• **PAGE EXTRACT**:
────────────────────────────────────────
Craig Hugh Smyth Professor of Fine Arts

My work is focused mostly on European art of the period 1300-1700, and is mostly concerned with how art allows humans to think through time and find orientation in the world. Trained as an historian, I came to art history to understand the specific ways in which material artifacts shape meanings and structure ways of being in an environment, as well as what happens when works of visual art and models of art-making cross temporal and geographical boundaries. I have also maintained an active interest in contemporary art, mostly because I see in its expansion of global reference and in its retrospective cast a set of problems that encourage taking the long view. I am regularly asked by contemporary art journals, exhibition organizers, and lecture conveners to comment on recent artistic developments within a larger historical framework, or more often recently, on events of 500 years ago in their contemporary resonance: the violent takeover of Tenochtitlan and the destruction of the Aztec population by small pox (1520-21), the slave rebellion against the Spanish on the island of Haiti and the first circumnavigation of the globe (1522)—these events offer much to reflect on in the current moment.

Lately, my interests have turned to questions of physical orientation and configurations of place in early modern European art. More than any other artistic tradition in the history of art, European art of the period 1300-1500 was dedicated to depicting far-away people, places, and things, and to connecting those places to local realities. This pervasive orientation, and the challenges and affordances that it offered visual media, contributed to many of the distinctive features of what is called Renaissance art: naturalism, perspective, story-telling, anachronisms of various kinds, and new forms of artistic self-awareness. My ultimate goal is to understand how it was possible for a Europe-centered view of the world to emerge in the art of the sixteenth century out of this less familiar, “oriented” worldview. I have pursued research on these questions at various research centers, including the Institute for Advanced Study in Princeton and at the Harvard Center for Renaissance Studies at Villa I Tatti, Florence.

My recent activity offers a fair representation of my scholarly interests and my interest in engaging broader publics in global questions concerning the translations of art through space and time, its conservation and reclassifications, its reframing and modes of exhibition. I have recently been supported by a grant from the National Endowment for the Humanites for a book project entitled Amerasia, recently published by Zone books. I have written pieces on Bernini and Michelangelo for the London Review of Books and Times Literary Supplement, co-edited a volume of wide-ranging essays for the Brooklyn Rail, and made contributions on questions of style, art forgery, and the contemporary exhibition industry for the journals Artforum, Frieze Masters, and October. Recently, I’ve co-edited a volume of essays that build bridges between art conservation, art practice, and art history, another on the afterlife of Ravenna in the Renaissance as well as one on Metapainting in the early modern period and have written the Introduction to a volume of Leo Steinberg’s essays on Michelangelo’s Painting. In recent years I have been invited to lecture on problems of orientation and on the impact of the Age of Encounters on European worldviews at London’s National Gallery, Caltech, Harvard University, U.C. Berkeley, U.C.L.A., M.I.T, University of Washington, the Bibliotheca Hertziana and University of La Sapienza in Rome.
────────────────────────────────────────
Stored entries
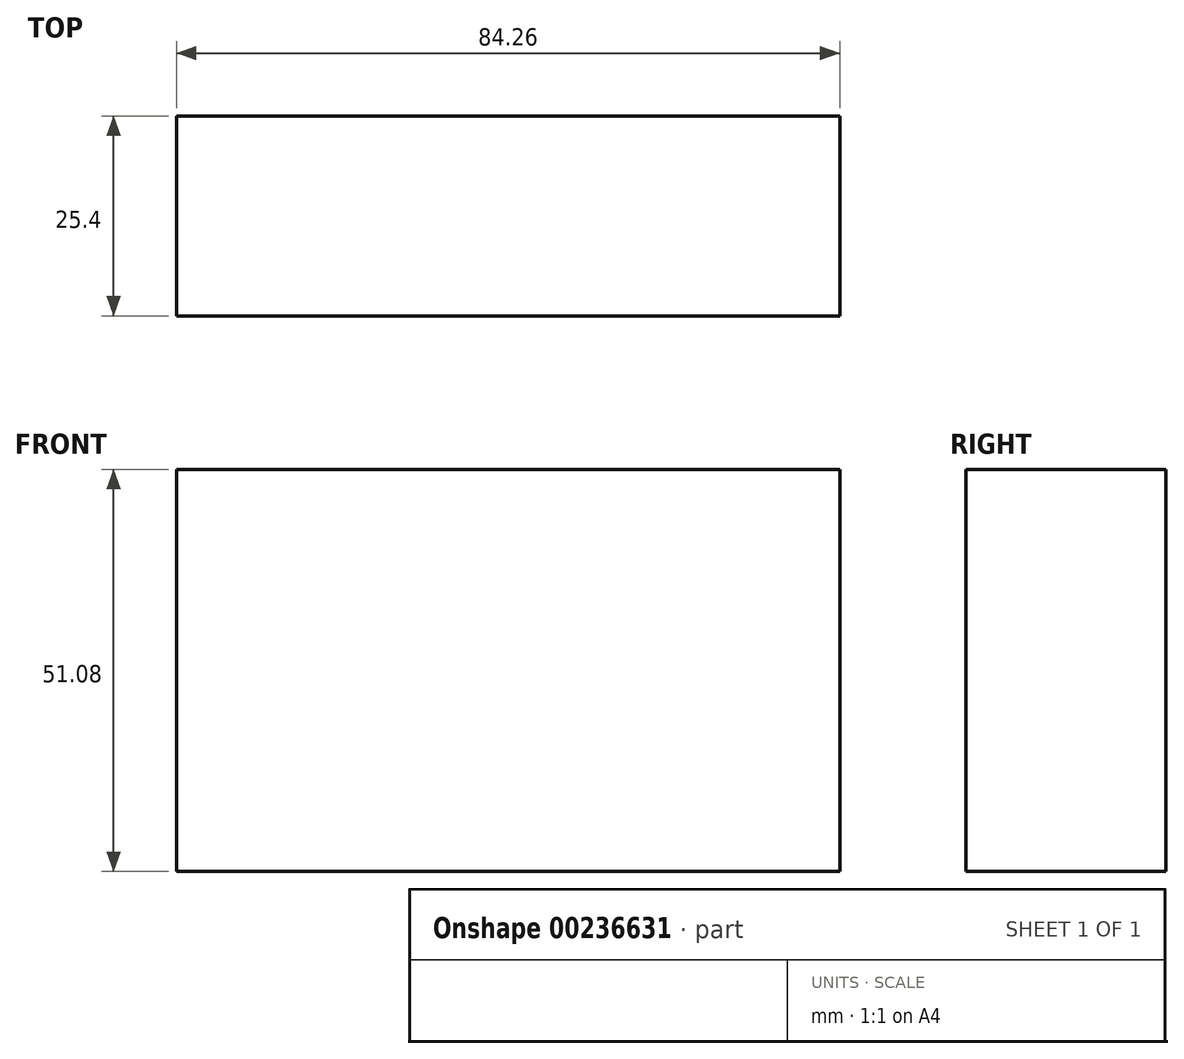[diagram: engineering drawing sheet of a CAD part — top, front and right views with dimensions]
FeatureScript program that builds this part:
annotation { "Feature Type Name" : "Feature", "Feature Type Description" : "" }
export const myFeature = defineFeature(function(context is Context, id is Id, definition is map)
    precondition{}
    {
        {
            var Q0;
            Q0=qCreatedBy(makeId("Front.planeOp"),FACE);
            var sketch = newSketch(context, id + "F0", { "sketchPlane" : qUnion([Q0])});
            skLineSegment(sketch, "E0.bottom", {"start": v(-140.98, -13.65) * mm, "end": v(-56.72, -13.65) * mm});
            skLineSegment(sketch, "E0.top", {"start": v(-140.98, -64.73) * mm, "end": v(-56.72, -64.73) * mm});
            skLineSegment(sketch, "E0.left", {"start": v(-140.98, -13.65) * mm, "end": v(-140.98, -64.73) * mm});
            skLineSegment(sketch, "E0.right", {"start": v(-56.72, -13.65) * mm, "end": v(-56.72, -64.73) * mm});
            skSolve(sketch);
        }
        {
            var Q0;
            Q0 = qSketchRegion(id + "F0", true);
            extrude(context, id + "F1", {"entities" : qUnion([Q0]), "depth" : 25.4 * mm});
        }
    });
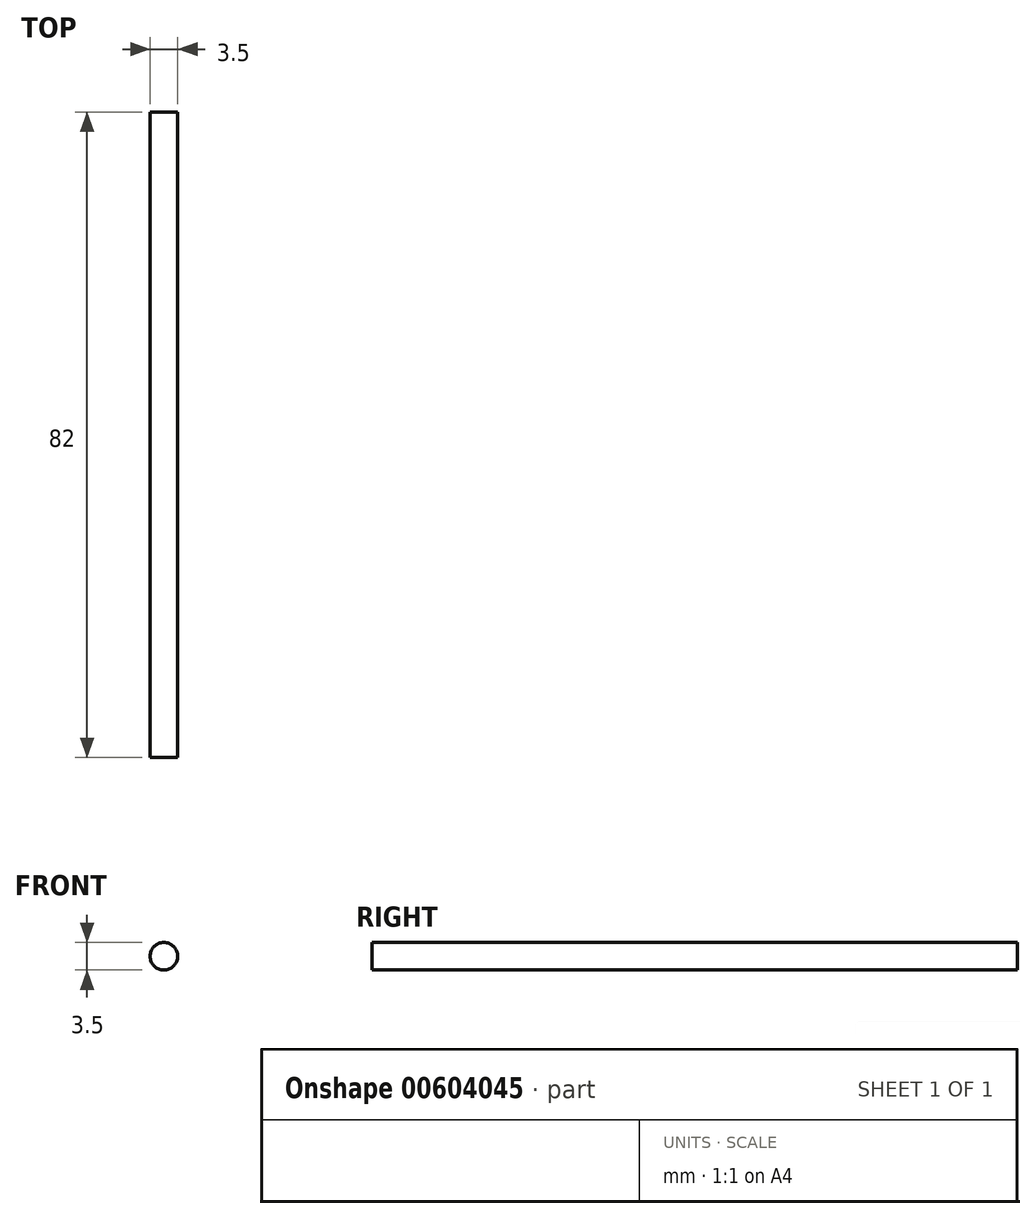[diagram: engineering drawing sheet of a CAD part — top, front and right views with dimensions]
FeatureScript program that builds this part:
annotation { "Feature Type Name" : "Feature", "Feature Type Description" : "" }
export const myFeature = defineFeature(function(context is Context, id is Id, definition is map)
    precondition{}
    {
        {
            var Q0;
            Q0=qCreatedBy(makeId("Front.planeOp"),FACE);
            var sketch = newSketch(context, id + "F0", { "sketchPlane" : qUnion([Q0])});
            skCircle(sketch, "E0", {"center": v(0, 0) * mm, "radius": 1.75 * mm});
            skSolve(sketch);
        }
        {
            var Q0;
            Q0=makeQuery(id+"F0.imprint","IMPRINT",FACE,{"disambiguationData":[TD([[makeQuery(id+"F0.imprint","IMPRINT",EDGE,{"derivedFrom":sQuery(id+"F0.wireOp",EDGE,"E0")}),1.0]])]});
            extrude(context, id + "F1", {"entities" : qUnion([Q0]), "depth" : 82 * mm});
        }
    });
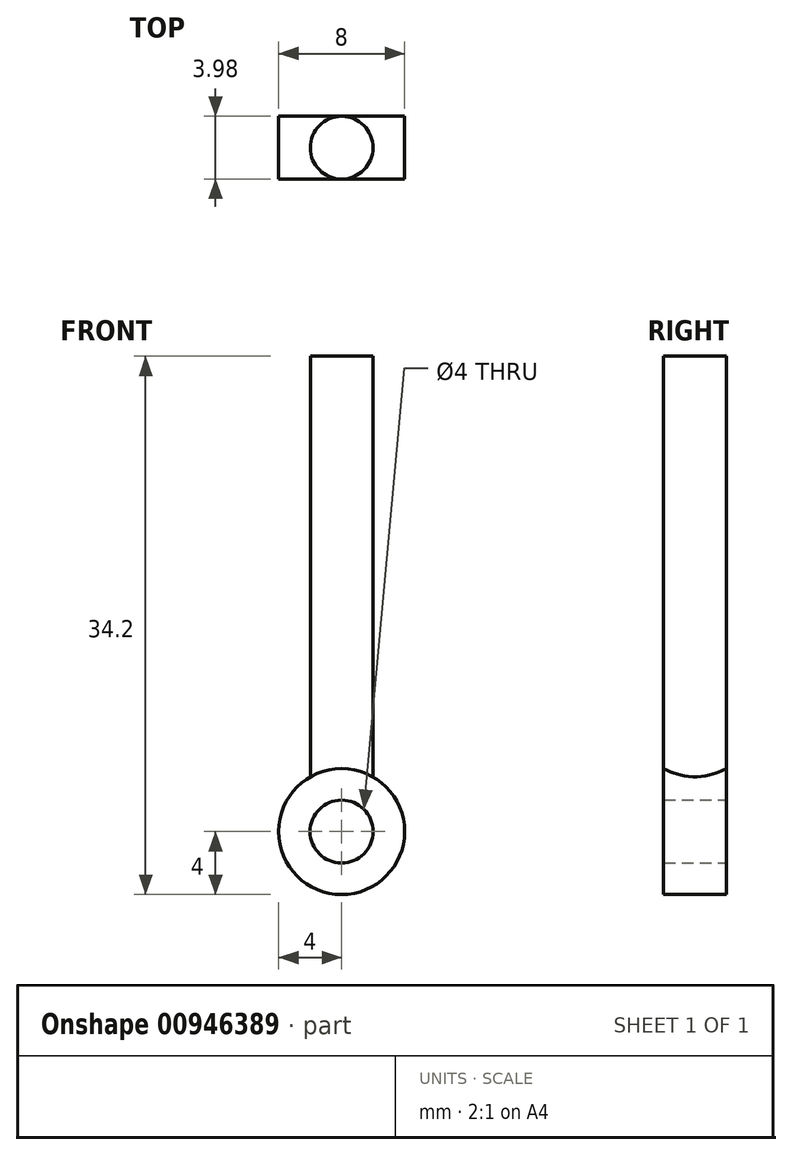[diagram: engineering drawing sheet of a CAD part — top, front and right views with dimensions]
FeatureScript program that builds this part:
annotation { "Feature Type Name" : "Feature", "Feature Type Description" : "" }
export const myFeature = defineFeature(function(context is Context, id is Id, definition is map)
    precondition{}
    {
        {
            var Q0;
            Q0=qCreatedBy(makeId("Front.planeOp"),FACE);
            var sketch = newSketch(context, id + "F0", { "sketchPlane" : qUnion([Q0])});
            skCircle(sketch, "E0", {"center": v(0, 0) * mm, "radius": 2 * mm});
            skCircle(sketch, "E1", {"center": v(0, 0) * mm, "radius": 4 * mm});
            skLineSegment(sketch, "E2.top", {"start": v(-2.58, 82.67) * mm, "end": v(2.75, 82.67) * mm});
            skSolve(sketch);
        }
        {
            var Q0;
            Q0=qSketchRegion(id+"F0",true);
            extrude(context, id + "F1", {"entities" : qUnion([Q0]), "endBound" : BoundingType.SYMMETRIC, "depth" : 3.8 * mm, "offsetDistance" : 25 * mm});
        }
        {
            var Q0;
            Q0=qSketchRegion(id+"F0",true);
            extrude(context, id + "F2", {"entities" : qUnion([Q0]), "operationType" : NewBodyOperationType.ADD, "endBound" : BoundingType.SYMMETRIC, "depth" : 3.98 * mm, "offsetDistance" : 25 * mm});
        }
        {
            var Q0;
            Q0=qCreatedBy(makeId("Top.planeOp"),FACE);
            cPlane(context, id + "F3", {"entities" : qUnion([Q0]), "cplaneType" : CPlaneType.OFFSET, "offset" : 2.2 * mm, "width" : 150 * mm, "height" : 150 * mm});
        }
        {
            var Q0;
            Q0=qCreatedBy(id+"F3.planeOp",FACE);
            var sketch = newSketch(context, id + "F4", { "sketchPlane" : qUnion([Q0])});
            skCircle(sketch, "E3", {"center": v(0, 0) * mm, "radius": 1.99 * mm});
            skSolve(sketch);
        }
        {
            var Q0;
            Q0=qSketchRegion(id+"F4",true);
            extrude(context, id + "F5", {"entities" : qUnion([Q0]), "operationType" : NewBodyOperationType.ADD, "depth" : 28 * mm, "offsetDistance" : 25 * mm});
        }
    });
────────────────────────────────────────
• **TASKS AND EXERCISES**:
1 > In the faculty profile, answer each question on its own line:
(a) European art of which period is the writer's work mostly focused on?
(b) Which press published the book project Amerasia?
(c) Which two research centers are named as places where the writer pursued research?
2 > Can you pick up the faculty profile after its final sentence and write the next paragraph?

• **ANSWERS TO THE PROBLEMS**:
1 >
(a) The period 1300-1700.
(b) Zone books.
(c) The Institute for Advanced Study in Princeton and the Harvard Center for Renaissance Studies at Villa I Tatti, Florence.

2 >
Some of my ideas are controversial, yet I am no prideful loner. I am a great believer in dialogue and collaboration in my field and across fields, and with colleagues all over the world. I now serve as Editor of I Tatti Studies in the Italian Renaissance, which publishes articles from all the Humanities disciplines. I have been part of research groups in France, Germany, and Spain, and have published four volumes of essays commissioned from multiple authors. I work often with colleagues across disciplines as well as in the world beyond academia, particularly the spheres of art making and curating. I am a consulting editor at Cabinet Magazine and the Brooklyn Rail, and am now series editor for the Irving Sandler Essays in the Visual Arts at the Brooklyn Rail, putting me into collaborative relationship with artists and writers from many worlds.

I consider myself an ambassador of my home institution, actively connecting students and colleagues through larger networks of scholarly exchange. In 2007-8, my first year at NYU, I was a fellow at the Wissenschaftskolleg, Europe’s answer to Princeton’s Institute for Advanced Study. Before that, I served as Mellon Professor, a two-year research position at this country’s pre-eminent research center in art history at the National Gallery of Art in Washington, and more recently I was Visiting Professor at Villa I Tatti, Florence. I have participated in several research groups across Europe. I have served on the boards of prominent journals and on the selection committees of major granting agencies.

The field of early modern art is neither as large nor as central as it once was. I believe this is an opportunity for the field to revise its premises and to come into a different configuration. I don’t believe that graduate students belong to one advisor or one department. “It takes a field”—this should be our motto. Accordingly, I have mentored students, officially and unofficially, from many other programs, including UC Berkeley, UCLA, Harvard, Yale, USC, Rutgers, Princeton, Columbia, and various universities in Rome, Berlin, Paris, and Madrid.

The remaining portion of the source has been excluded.